Review by HADAS THIER and MENEEJEH MORADIAN | August 3, 2001 | Page 11
IN A summer full of movies about robots, apes and video games, it's refreshing to see a film that reflects real life.
Director Jim McKay's Our Song follows three teenage girls--Lanisha (Kerry Washington), Maria (Melissa Martinez) and Joyceln (Anna Simpson)--during a hot summer in the Crown Heights neighborhood of Brooklyn. The film shows the girls' everyday lives as they balance practices for the Labor Day parade--where they'll march as part of the (real life) Jackie Robinson Steppers Band--with part-time jobs, family life and having fun.
Our Song shows how everything about these young women's lives pushes them down. When Maria finds out that she is pregnant, Lanisha takes her to a clinic, and the counselor asks Maria what she wants to do. All that she can think to say is that she'll take care of her baby. "But what do you want to do with your life?" the counselor asks. "Get a job at a store, I guess," Maria says.

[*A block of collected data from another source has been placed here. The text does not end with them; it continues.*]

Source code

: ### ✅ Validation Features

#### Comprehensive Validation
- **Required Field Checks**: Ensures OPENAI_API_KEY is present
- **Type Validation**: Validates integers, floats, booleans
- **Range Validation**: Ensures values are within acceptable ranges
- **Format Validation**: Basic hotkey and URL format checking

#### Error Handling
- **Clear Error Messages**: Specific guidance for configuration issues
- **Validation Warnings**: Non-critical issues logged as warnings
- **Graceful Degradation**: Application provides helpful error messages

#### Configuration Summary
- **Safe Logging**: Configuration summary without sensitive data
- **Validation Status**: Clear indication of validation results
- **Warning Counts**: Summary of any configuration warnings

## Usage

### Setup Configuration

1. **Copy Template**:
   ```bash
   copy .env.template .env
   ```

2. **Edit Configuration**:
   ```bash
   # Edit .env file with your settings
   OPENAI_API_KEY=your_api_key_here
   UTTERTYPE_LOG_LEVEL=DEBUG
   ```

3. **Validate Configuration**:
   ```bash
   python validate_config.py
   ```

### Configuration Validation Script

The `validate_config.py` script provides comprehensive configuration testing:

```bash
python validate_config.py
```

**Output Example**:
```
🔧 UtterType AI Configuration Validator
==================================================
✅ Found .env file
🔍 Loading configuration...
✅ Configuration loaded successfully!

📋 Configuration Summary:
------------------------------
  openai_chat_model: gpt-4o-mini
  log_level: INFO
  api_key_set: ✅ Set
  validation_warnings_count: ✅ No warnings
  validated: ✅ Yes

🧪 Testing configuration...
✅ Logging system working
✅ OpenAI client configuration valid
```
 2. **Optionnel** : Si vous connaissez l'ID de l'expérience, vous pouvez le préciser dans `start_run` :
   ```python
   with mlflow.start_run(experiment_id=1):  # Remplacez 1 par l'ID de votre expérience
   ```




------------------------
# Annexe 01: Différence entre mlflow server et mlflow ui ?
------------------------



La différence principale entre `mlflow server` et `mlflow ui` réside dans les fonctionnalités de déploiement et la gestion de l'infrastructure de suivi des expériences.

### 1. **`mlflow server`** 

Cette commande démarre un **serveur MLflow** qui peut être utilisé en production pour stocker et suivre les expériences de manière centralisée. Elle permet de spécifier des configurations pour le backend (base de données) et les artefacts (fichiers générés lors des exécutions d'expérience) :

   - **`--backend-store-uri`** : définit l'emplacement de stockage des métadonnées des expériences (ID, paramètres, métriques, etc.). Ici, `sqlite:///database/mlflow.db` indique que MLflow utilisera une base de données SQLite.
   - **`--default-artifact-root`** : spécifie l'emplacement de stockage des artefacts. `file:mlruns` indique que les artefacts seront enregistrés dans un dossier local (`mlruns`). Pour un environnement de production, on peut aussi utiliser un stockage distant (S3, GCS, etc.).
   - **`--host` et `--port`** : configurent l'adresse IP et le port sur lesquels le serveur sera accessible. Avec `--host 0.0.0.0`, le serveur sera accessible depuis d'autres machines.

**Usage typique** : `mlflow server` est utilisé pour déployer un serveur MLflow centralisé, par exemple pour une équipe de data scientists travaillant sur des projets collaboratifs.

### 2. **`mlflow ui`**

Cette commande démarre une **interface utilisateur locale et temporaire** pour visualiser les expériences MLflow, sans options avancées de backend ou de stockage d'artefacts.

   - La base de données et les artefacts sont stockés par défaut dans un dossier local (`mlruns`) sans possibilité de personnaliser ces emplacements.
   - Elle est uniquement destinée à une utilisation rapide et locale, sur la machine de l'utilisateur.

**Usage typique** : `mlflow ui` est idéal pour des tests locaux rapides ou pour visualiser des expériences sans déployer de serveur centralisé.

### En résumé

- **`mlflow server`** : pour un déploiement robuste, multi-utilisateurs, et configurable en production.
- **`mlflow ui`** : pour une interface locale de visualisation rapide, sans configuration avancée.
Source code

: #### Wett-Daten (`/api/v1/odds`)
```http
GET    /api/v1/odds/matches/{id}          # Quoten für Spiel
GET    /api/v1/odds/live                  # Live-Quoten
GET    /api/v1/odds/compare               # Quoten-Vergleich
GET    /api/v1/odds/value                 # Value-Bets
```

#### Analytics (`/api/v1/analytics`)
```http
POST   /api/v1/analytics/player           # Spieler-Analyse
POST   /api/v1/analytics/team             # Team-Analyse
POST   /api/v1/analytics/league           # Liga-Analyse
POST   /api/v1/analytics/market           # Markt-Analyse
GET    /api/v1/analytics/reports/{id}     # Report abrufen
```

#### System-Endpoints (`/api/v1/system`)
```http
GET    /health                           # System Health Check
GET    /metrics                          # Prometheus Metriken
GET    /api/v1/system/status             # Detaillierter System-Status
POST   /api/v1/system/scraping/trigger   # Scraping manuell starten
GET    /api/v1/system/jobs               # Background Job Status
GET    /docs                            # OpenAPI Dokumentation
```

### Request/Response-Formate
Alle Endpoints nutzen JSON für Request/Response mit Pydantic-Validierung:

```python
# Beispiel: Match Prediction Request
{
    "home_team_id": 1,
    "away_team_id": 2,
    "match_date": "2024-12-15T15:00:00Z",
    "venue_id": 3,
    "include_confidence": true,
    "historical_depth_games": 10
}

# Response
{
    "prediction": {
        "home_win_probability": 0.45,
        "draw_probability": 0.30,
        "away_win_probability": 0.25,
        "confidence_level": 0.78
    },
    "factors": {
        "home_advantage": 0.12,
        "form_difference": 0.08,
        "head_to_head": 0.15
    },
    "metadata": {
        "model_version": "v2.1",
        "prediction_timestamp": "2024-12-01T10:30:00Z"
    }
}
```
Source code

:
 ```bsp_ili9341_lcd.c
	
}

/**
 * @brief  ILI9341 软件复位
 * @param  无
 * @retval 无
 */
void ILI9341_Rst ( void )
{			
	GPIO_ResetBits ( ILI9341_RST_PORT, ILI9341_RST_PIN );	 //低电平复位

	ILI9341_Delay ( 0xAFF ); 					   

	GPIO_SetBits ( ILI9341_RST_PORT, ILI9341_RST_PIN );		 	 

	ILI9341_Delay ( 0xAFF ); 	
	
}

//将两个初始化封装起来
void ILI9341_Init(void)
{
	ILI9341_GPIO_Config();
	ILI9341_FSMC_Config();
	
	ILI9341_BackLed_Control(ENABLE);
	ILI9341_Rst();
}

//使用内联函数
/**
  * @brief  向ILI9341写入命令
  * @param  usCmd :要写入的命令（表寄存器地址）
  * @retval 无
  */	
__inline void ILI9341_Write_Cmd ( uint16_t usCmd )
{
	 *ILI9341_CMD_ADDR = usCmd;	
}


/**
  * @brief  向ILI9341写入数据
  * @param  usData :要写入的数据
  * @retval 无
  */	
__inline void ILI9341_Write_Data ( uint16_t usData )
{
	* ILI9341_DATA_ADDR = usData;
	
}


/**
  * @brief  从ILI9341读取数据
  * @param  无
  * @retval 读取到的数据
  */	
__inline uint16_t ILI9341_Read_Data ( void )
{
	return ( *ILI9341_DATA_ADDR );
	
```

Meanwhile, as the summer draws to a close, Lanisha, Maria and Joyceln find out that their school will close because of asbestos--and that they'll be split up next year. The reactions of the girls and their parents show the shock and fear that an institution that is supposed to be about education is actually poisoning them.
There are no easy answers or tidy Hollywood endings. But despite heartbreaking situations, the compassion of the characters shines through--within families, between the band leader and steppers and among the three friends.
Such an honest movie about people's lives is a rare find. But rarer still is a movie in which young Black and Latina teenagers are the main characters. That makes Our Song a must-see.